I know that $\liminf$ is defined as
$\liminf_nA_n=\bigcup_{n\in\Bbb N}\bigcap_{k\ge n}A_k.$
I understand that it means that it is a member of all but finitely many of $A_n$.
My question is why don't we then define it as
$\liminf_nA_n=\bigcap_{n\in\Bbb N}\bigcap_{k\ge n}A_k.$
Are the two definitions the same? I am unable to spot the difference. Please help.
On
Take $A_n = \{-n,-(n-1),-(n-2),...\}$. Then the first definition gives the integers, but the second definition gives the natural numbers. So they are different.
On
Suppose $A_0=\varnothing$. Then $\bigcap_{n\in\Bbb N}\bigcap_{k\ge n}A_k=\varnothing$, regardless of the values of the other $A_n$! That's bad. This extreme sensitivity to the first set in the sequence is the opposite of what we want from a limit operator.
A good limit definition should not depend at all on $A_0$. (For that matter, it should not depend on $A_1$, and it should not depend on $A_2$...)

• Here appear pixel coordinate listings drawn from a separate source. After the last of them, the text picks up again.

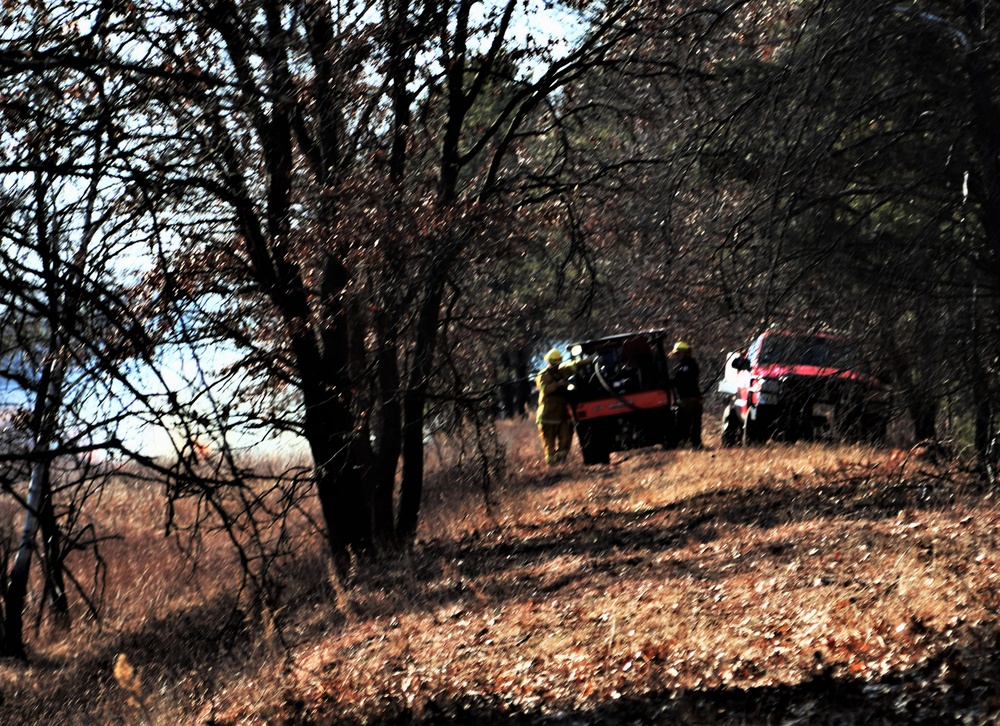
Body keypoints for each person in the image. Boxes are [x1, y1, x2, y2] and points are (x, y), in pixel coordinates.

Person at [535, 348, 576, 465]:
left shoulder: (562, 372)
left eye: (558, 363)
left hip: (562, 415)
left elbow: (574, 366)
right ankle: (552, 467)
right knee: (549, 445)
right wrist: (559, 384)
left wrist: (590, 359)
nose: (557, 365)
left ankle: (561, 462)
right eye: (554, 363)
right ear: (550, 362)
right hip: (547, 416)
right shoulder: (542, 375)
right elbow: (546, 389)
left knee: (566, 439)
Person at [671, 340, 704, 449]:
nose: (676, 356)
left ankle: (695, 444)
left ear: (684, 352)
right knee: (686, 421)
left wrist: (674, 380)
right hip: (686, 398)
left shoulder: (690, 364)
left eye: (678, 353)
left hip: (691, 398)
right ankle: (688, 443)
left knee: (692, 421)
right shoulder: (681, 365)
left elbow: (684, 378)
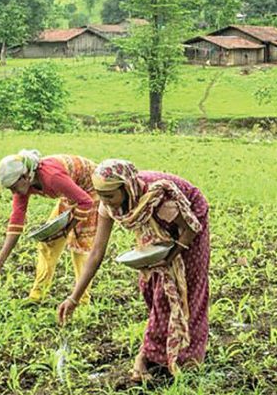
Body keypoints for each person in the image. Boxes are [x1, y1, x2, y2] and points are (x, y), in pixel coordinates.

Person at [57, 159, 210, 382]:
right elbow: (97, 253)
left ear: (126, 188)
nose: (105, 201)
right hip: (157, 224)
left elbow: (188, 229)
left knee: (186, 285)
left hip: (191, 220)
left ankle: (185, 360)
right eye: (101, 195)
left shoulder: (158, 198)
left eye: (109, 196)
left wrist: (171, 256)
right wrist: (74, 297)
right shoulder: (109, 204)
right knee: (150, 287)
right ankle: (156, 354)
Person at [0, 150, 99, 303]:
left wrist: (67, 229)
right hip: (70, 194)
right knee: (48, 243)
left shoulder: (52, 177)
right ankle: (37, 296)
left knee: (80, 247)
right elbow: (16, 223)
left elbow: (86, 202)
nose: (14, 192)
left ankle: (81, 301)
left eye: (13, 187)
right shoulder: (24, 185)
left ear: (25, 177)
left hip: (91, 190)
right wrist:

Let $$ B_n = \bigcap_{k \ge n} A_k. $$ Then $B_1$ consists of every element that belongs to all of $A_1,A_2,\dots$. $B_2$ consists of every element that belongs to all of $A_1,A_2,\dots$ except possibly not to $A_1$. $B_3$ consists of everything that belongs to $A_1, A_2, \dots$ except possibly not to $A_1$ or $A_2$. Therefore
$$\bigcup_n B_n = \liminf A_n $$
consists of everything that belongs to all of $A_1,A_2,\dots$ except possibly not to finitely many of them. The key phrase is "all but finitely many."
On the other hand,
$$ \bigcap_n B_n = \bigcap_n A_n $$
is the set of everything that belongs to all of $A_1,A_2,\dots$.
For example, let $A_1 = \{1\}$ and $A_2 = A_3 = A_4 = \dots = \{1, 2\}$. Then $B_1 = \{1\}$ and $B_2 = B_3 = B_4 = \dots = \{1,2\}$. So
$$ \bigcap_n B_n = \bigcap_n A_n = \{1\} $$
because only $1$ belongs to all of $A_1,A_2,\dots$. But
$$ \bigcup_n B_n = \{1,2\} $$
because $1$ belongs to all of $A_1,A_2,\dots$ and $2$ belongs to all but finitely many of $A_1,A_2,\dots$ (all but $A_1$).